## DIRECTIVE A:
From the Einstein Activity Capture text, list every kind of Salesforce record whose activity timeline captured emails are automatically linked to.
## DIRECTIVE B:
Answer these questions from the Einstein Activity Capture text:
(i) What protocol do all email connections use for authorization?
(ii) What type of Salesforce record is meeting data saved as?
(iii) What does EAC do when you first connect your email account?
## DIRECTIVE C:
Based on the Einstein Activity Capture text, explain why a sales rep's email to a prospect appears on the prospect's Salesforce record even though nobody logs it.

___ TEXT PASSAGE

What Is Einstein Activity Capture in Salesforce?

Einstein Activity Capture (EAC) is a Salesforce feature that automatically syncs emails, calendar events, and contacts between Salesforce and your connected Microsoft or Google email account. Instead of manually logging every client email or meeting in Salesforce, EAC pulls that activity data in automatically and attaches it to the relevant records, giving sales teams a more complete picture of customer interactions without extra data entry.

What EAC Actually Does

EAC connects to your work email and performs three core functions: capturing emails, syncing calendar events, and keeping contacts up to date. Each works slightly differently.

Emails: Messages you send and receive are captured and saved in Salesforce as email message and task records. The system automatically links them to the activity timeline of related accounts, contacts, leads, opportunities, contracts, and quotes. So if a sales rep emails a prospect, that conversation shows up on the prospect’s Salesforce record without anyone having to copy, paste, or click “log activity.”

Calendar events: Your calendar syncs between Salesforce and your Microsoft or Google calendar. Meeting data is saved as event records in Salesforce, appears in the Salesforce calendar, and gets linked to related contact and lead records.

Contacts: Contact syncing runs in both directions. When you first connect your email account, EAC scans it and creates Salesforce records for contacts that don’t already exist. Going forward, whenever you send an email or add a calendar event, EAC checks for new contact data and creates or updates records accordingly.

Supported Email Providers

EAC works with three email environments. All connections use the OAuth 2.0 protocol for authorization.

  • Google Workspace: Supports Basic, Business, and Enterprise editions. You can connect at the user level or through the Google Marketplace App.

______
___ SUPPLIED DATA

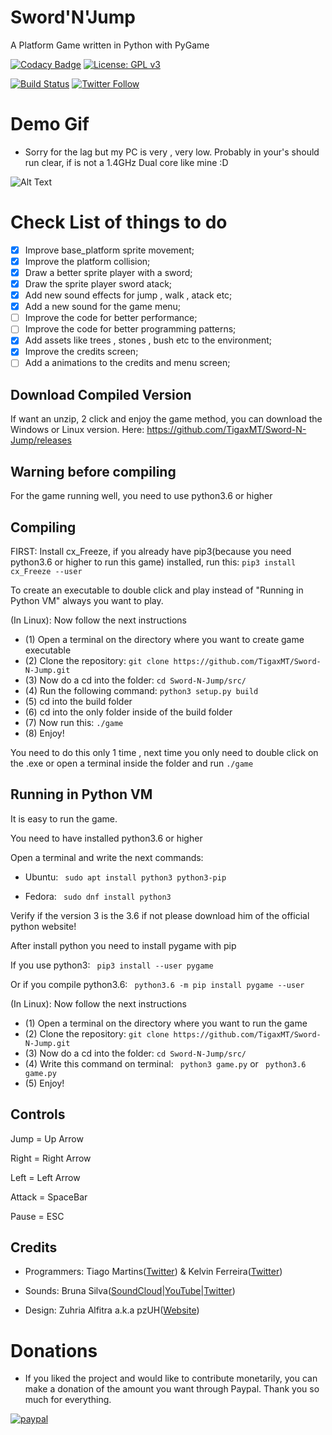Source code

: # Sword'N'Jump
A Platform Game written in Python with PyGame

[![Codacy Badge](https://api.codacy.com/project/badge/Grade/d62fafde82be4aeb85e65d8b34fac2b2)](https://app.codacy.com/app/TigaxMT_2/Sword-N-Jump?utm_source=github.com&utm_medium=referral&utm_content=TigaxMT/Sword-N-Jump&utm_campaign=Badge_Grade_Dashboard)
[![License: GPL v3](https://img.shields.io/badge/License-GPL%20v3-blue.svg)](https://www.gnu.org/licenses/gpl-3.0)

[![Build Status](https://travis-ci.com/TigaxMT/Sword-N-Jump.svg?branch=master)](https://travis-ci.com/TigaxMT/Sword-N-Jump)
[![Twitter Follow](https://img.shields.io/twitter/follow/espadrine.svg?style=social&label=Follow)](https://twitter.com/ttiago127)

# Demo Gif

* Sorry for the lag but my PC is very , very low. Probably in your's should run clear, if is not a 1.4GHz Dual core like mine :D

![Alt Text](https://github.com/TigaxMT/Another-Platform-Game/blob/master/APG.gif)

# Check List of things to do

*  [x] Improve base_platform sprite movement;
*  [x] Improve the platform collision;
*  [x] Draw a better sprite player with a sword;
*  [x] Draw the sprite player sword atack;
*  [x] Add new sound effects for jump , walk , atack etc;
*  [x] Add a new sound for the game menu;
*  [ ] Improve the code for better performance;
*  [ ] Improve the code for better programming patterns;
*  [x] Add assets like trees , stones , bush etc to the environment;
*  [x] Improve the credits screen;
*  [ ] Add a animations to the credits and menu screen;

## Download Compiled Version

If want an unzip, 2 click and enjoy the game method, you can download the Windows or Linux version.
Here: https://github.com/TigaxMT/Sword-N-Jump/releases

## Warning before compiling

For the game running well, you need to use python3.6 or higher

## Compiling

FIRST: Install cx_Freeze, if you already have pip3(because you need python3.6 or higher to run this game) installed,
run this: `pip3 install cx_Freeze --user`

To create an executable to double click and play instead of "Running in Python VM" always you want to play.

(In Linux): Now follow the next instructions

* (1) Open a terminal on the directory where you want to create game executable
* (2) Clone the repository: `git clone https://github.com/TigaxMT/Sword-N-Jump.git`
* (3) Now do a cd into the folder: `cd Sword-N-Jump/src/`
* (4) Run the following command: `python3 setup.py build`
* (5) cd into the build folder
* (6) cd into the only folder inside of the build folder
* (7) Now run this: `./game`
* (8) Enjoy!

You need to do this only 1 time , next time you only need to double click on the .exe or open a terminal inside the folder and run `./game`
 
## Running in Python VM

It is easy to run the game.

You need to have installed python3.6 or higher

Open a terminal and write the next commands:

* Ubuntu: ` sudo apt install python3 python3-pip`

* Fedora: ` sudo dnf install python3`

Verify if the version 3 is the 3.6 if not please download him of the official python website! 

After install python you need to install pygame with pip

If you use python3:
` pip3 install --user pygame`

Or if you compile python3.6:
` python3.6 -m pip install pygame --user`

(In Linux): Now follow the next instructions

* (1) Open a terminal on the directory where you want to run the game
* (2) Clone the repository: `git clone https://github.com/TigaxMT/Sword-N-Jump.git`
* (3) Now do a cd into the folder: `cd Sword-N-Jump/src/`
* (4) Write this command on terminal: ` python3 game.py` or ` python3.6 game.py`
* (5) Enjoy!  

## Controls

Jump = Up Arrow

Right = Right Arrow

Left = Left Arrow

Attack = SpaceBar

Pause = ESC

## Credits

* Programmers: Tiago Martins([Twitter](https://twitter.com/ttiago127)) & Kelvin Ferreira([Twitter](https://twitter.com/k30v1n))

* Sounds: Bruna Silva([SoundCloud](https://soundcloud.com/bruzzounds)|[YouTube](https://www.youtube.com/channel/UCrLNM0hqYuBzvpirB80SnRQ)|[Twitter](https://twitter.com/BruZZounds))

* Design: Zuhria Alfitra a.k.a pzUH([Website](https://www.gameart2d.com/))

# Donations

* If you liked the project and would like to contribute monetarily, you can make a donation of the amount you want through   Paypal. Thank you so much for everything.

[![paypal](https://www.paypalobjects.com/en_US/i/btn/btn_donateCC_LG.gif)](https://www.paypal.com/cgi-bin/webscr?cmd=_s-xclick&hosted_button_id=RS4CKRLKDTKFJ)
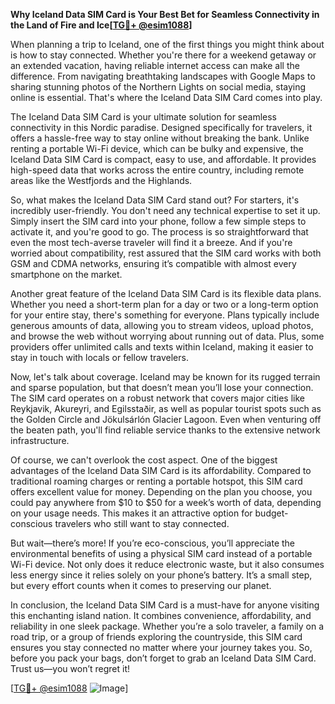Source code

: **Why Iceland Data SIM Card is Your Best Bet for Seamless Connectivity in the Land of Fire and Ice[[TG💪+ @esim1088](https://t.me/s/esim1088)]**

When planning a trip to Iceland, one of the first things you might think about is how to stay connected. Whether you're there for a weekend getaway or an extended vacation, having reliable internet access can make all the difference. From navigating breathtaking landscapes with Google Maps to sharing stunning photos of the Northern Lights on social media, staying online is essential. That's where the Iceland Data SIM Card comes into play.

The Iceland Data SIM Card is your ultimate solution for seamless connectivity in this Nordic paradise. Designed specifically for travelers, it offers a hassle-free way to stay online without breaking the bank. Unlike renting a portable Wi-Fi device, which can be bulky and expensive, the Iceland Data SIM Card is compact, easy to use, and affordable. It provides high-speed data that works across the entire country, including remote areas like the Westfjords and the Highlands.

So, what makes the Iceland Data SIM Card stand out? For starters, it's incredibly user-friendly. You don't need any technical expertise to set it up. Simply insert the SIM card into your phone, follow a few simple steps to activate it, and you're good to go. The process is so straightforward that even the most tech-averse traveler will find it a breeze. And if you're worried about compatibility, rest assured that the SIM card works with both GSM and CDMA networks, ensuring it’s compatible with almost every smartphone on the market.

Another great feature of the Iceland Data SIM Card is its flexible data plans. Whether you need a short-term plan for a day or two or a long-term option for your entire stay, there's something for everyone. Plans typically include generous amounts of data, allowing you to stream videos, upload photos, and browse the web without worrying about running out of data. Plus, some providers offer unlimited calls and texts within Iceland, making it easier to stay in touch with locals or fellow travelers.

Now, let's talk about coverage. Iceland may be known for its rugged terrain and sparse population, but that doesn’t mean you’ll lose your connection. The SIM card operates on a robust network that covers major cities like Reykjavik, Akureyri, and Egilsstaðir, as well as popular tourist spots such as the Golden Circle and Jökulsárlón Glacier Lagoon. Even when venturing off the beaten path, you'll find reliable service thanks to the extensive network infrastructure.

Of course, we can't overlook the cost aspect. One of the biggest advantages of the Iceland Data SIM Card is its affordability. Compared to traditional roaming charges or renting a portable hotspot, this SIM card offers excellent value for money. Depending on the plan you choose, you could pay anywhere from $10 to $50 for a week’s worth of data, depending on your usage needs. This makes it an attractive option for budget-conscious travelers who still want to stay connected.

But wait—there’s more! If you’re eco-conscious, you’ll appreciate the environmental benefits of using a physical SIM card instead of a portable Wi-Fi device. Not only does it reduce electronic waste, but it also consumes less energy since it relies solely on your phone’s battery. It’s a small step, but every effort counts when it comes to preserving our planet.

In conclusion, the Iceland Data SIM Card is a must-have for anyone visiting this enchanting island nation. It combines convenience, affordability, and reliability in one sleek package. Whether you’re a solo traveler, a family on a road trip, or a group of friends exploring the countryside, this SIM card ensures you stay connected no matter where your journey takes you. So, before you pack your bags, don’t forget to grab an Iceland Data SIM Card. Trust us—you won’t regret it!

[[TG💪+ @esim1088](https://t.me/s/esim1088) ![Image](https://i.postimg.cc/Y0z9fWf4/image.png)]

______
___ SUPPLIED DATA

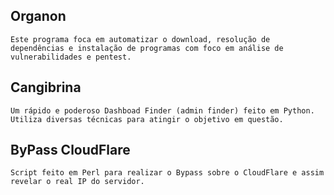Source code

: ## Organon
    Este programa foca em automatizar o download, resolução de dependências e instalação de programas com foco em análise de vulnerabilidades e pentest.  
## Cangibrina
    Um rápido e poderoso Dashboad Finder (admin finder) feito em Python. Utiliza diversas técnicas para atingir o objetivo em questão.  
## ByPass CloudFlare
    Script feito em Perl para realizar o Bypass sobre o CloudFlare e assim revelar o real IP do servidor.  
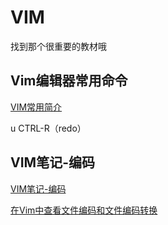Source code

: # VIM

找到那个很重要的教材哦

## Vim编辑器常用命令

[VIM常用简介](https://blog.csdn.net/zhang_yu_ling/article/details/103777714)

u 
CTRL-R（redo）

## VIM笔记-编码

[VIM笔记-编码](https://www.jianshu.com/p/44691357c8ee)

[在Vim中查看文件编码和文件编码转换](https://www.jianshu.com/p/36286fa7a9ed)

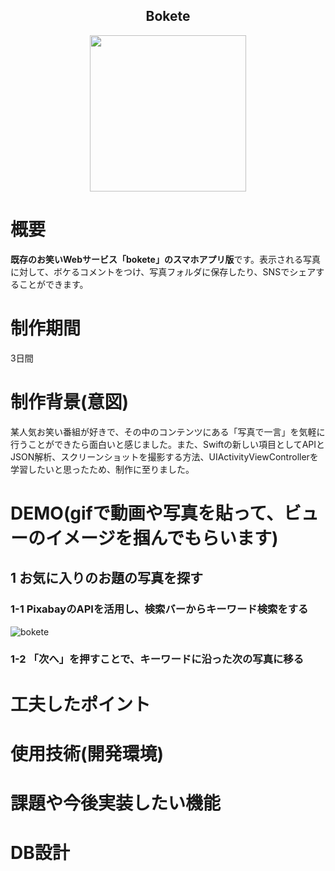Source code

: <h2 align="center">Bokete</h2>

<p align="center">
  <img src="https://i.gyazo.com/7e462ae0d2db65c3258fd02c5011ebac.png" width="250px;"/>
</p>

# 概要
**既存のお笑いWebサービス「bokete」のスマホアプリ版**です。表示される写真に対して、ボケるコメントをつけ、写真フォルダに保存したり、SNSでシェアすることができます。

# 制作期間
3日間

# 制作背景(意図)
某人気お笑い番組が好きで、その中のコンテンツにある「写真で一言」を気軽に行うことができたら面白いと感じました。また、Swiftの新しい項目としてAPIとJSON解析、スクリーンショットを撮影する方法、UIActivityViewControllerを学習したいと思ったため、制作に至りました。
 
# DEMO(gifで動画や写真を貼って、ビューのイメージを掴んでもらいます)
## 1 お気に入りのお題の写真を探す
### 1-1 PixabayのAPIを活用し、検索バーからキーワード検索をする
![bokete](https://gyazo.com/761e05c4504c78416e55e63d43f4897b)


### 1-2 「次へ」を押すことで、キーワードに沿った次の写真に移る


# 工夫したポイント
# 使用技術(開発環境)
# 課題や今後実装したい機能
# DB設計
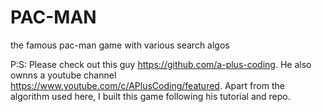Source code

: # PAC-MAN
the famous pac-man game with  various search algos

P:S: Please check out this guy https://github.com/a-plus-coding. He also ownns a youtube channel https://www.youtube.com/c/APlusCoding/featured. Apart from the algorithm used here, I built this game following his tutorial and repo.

______
___ SUPPLIED DATA

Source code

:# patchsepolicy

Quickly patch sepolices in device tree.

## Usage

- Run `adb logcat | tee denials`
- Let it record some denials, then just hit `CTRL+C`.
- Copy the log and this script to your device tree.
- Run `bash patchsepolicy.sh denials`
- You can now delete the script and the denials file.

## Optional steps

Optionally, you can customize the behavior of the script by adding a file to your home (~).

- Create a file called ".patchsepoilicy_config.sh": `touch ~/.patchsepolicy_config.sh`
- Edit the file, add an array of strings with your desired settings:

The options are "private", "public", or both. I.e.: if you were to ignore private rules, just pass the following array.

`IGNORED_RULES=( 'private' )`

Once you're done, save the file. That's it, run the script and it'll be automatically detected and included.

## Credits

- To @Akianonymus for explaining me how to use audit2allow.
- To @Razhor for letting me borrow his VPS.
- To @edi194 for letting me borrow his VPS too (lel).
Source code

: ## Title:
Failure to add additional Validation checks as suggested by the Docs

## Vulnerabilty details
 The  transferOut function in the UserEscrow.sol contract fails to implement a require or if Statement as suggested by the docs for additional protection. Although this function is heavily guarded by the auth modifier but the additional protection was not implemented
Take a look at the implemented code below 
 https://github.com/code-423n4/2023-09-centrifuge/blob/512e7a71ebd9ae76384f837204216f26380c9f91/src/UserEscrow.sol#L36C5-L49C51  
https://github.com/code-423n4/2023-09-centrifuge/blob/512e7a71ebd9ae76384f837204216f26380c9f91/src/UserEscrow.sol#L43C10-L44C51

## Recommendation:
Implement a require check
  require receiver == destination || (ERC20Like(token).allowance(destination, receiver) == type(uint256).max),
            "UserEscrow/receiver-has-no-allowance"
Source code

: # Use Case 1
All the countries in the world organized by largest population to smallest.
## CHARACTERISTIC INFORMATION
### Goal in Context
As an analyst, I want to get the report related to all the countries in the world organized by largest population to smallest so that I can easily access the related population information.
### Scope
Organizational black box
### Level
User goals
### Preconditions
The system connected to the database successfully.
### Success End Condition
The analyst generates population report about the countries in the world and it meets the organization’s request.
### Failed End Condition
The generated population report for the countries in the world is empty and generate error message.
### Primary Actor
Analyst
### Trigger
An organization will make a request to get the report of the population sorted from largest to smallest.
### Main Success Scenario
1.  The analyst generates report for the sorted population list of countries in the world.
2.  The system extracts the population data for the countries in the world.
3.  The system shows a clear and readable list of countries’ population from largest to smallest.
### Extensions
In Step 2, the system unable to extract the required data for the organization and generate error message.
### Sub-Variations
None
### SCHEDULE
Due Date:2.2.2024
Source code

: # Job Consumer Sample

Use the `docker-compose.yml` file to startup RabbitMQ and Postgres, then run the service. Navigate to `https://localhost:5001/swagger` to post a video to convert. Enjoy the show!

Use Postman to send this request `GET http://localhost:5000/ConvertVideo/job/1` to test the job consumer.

______

## WRITTEN ANSWER A:
Accounts, contacts, leads, opportunities, contracts, and quotes.

## WRITTEN ANSWER B:
(i) The OAuth 2.0 protocol.
(ii) Event records.
(iii) It scans the account and creates Salesforce records for contacts that don't already exist.

## WRITTEN ANSWER C:
EAC captures the messages you send and receive and saves them in Salesforce as email message and task records. It then links them automatically to the activity timeline of related records, such as contacts and leads. Because of this, nobody has to copy, paste, or click "log activity."